Zone 0 place in which an explosive atmosphere consisting of a mixture with air of flammable substances in the form of gas, vapour or mist is present continuously or for long periods or frequently
Zone 1 place in which an explosive atmosphere consisting of a mixture with air of flammable substances in the form of gas, vapour or mist is likely to occur in normal operation occasionally
Zone 2 place in which an explosive atmosphere consisting of a mixture with air of flammable substances in the form of gas, vapour or mist is not likely to occur in normal operation but, if it does occur, will persist for a short period only
Zone 20 place in which an explosive atmosphere in the form of a cloud of combustible dust in air is present continuously, or for long periods or frequently
Zone 21 area in which an explosive atmosphere in the form of a cloud of combustible dust in air is likely to occur, occasionally, in normal operation
Zone 22 area in which an explosive atmosphere in the form of a cloud of combustible dust in air is not likely to occur in normal operation but, if it does occur, will persist for a short period only
Furthermore, there are different types of protection methods depending on the solution the device pursues to contain the explosion.
- Ex d – Flameproof: In this method, the energized electrical circuits can be in contact with the explosive atmosphere. However, they have to be enclosed within an enclosure specially designed to withstand the pressure caused by a possible explosion occurred inside the case itself and to prevent the spread of flames outside the enclosure that could ignite the external explosive atmosphere. The main feature is a strong and robust construction, which guarantees a high reliability for a long time.
- Ex e – increased safety: This protection method applies measures in order to prevent the formation of arcs, sparks or temperatures which can ignite the explosive mixture, therefore guaranteeing a high safety coefficient. The equipment is designed to prevent sparks even in irregular operating conditions.
- Ex n – simplified: This protection method uses other protection methods in a simplified way. It’s application to electrical equipment makes them unable to cause the ignition of an explosive atmosphere even during the normal operation. It can be used only in Zone 2. The equipment is divided into “non-sparking” and “sparkling” equipment that can produce sparks, arcs and cause high surface temperatures during normal operation. Based on this classification, it will therefore be possible to have the Ex nA method for non-sparking equipment, Ex nC method for sparking equipment, and Ex nR method for rrestricted breathing enclosures.

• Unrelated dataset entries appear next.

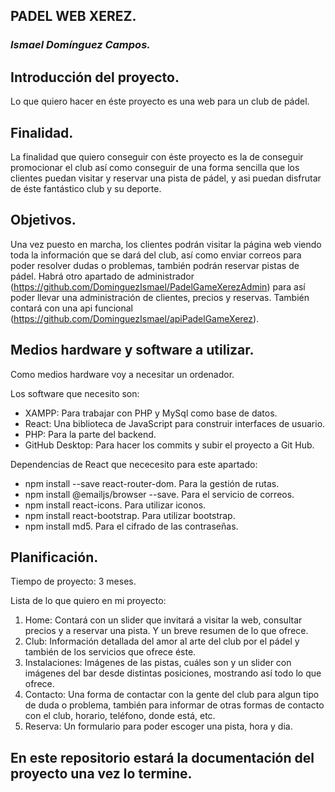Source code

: ## **PADEL WEB XEREZ.**
### *Ismael Domínguez Campos.*

## Introducción del proyecto.
  Lo que quiero hacer en éste proyecto es una web para un club de pádel.
  
## Finalidad.
  La finalidad que quiero conseguir con éste proyecto es la de conseguir promocionar el club así como conseguir de una forma sencilla que los clientes puedan visitar y reservar una pista de pádel, y asi puedan disfrutar de éste fantástico club y su deporte.
  
## Objetivos.
  Una vez puesto en marcha, los clientes podrán visitar la página web viendo toda la información que se dará del club, así como enviar correos para poder resolver dudas o problemas, también podrán reservar pistas de pádel. Habrá otro apartado de administrador (https://github.com/DominguezIsmael/PadelGameXerezAdmin) para así poder llevar una administración de clientes, precios y reservas. También contará con una api funcional (https://github.com/DominguezIsmael/apiPadelGameXerez).

## Medios hardware y software a utilizar.
  Como medios hardware voy a necesitar un ordenador.
  
  Los software que necesito son:
  - XAMPP: Para trabajar con PHP y MySql como base de datos.
  - React: Una biblioteca de JavaScript para construir interfaces de usuario.
  - PHP: Para la parte del backend.
  - GitHub Desktop: Para hacer los commits y subir el proyecto a Git Hub.
  
  Dependencias de React que nececesito para este apartado:
  - npm install --save react-router-dom. Para la gestión de rutas.
  - npm install @emailjs/browser --save. Para el servicio de correos.
  - npm install react-icons. Para utilizar iconos.
  - npm install react-bootstrap. Para utilizar bootstrap.
  - npm install md5. Para el cifrado de las contraseñas.


## Planificación.
  Tiempo de proyecto: 3 meses.
  
  
Lista de lo que quiero en mi proyecto:
  1. Home: Contará con un slider que invitará a visitar la web, consultar precios y a reservar una pista. Y un breve resumen de lo que ofrece.
  2. Club: Información detallada del amor al arte del club por el pádel y también de los servicios que ofrece éste.
  3. Instalaciones: Imágenes de las pistas, cuáles son y un slider con imágenes del bar desde distintas posiciones, mostrando así todo lo que ofrece.
  4. Contacto: Una forma de contactar con la gente del club para algun tipo de duda o problema, también para informar de otras formas de contacto con el club, horario, teléfono, donde está, etc.
  5. Reserva: Un formulario para poder escoger una pista, hora y dia.

## En este repositorio estará la documentación del proyecto una vez lo termine.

- Ex i – Intrinsic Safety. In this protection method the electrical components are of such a limited power that, in any operating condition, the explosion cannot occur.
- Ex-m, Ex-p, Ex-q, Ex-o- isolative principle of the explosion. In these protection methods the electrical materials that could cause the explosion are insulated in order to make the explosion impossible.
Explosion-proof equipment can also be classified according to the temperature class, which is linked to the ignition temperature of the dangerous substances present in the environment.
The surface temperature of the electrical equipment must not exceed the ignition temperature of these substances.
The aim of this article is to state the main ATEX principles to clarify some important issues that represent the starting point for the design and production of efficient explosion-proof products, able to guarantee the safety of the plant and of the people who work there. For Nuova ASP, security is a continuous spur for research and development of increasingly reliable solutions.